*Aim of the task*:
Each line of the listing below must be set down exactly.

*** Source records Section Begins ***

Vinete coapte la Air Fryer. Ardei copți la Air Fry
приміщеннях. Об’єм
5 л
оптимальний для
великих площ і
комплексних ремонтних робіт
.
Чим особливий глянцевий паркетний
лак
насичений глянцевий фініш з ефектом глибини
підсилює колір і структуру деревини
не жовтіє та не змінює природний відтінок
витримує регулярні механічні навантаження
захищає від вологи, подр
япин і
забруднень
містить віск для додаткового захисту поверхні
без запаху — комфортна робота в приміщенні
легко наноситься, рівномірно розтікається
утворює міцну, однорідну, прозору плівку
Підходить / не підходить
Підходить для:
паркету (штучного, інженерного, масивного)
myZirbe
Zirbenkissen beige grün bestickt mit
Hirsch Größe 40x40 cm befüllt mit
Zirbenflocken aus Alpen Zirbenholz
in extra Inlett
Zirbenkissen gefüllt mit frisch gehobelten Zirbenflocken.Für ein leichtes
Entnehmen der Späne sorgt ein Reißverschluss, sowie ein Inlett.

*** Source records Section Ends ***

*Exercise output*:
Vinete coapte la Air Fryer. Ardei copți la Air Fry
приміщеннях. Об’єм
5 л
оптимальний для
великих площ і
комплексних ремонтних робіт
.
Чим особливий глянцевий паркетний
лак
насичений глянцевий фініш з ефектом глибини
підсилює колір і структуру деревини
не жовтіє та не змінює природний відтінок
витримує регулярні механічні навантаження
захищає від вологи, подр
япин і
забруднень
містить віск для додаткового захисту поверхні
без запаху — комфортна робота в приміщенні
легко наноситься, рівномірно розтікається
утворює міцну, однорідну, прозору плівку
Підходить / не підходить
Підходить для:
паркету (штучного, інженерного, масивного)
myZirbe
Zirbenkissen beige grün bestickt mit
Hirsch Größe 40x40 cm befüllt mit
Zirbenflocken aus Alpen Zirbenholz
in extra Inlett
Zirbenkissen gefüllt mit frisch gehobelten Zirbenflocken.Für ein leichtes
Entnehmen der Späne sorgt ein Reißverschluss, sowie ein Inlett.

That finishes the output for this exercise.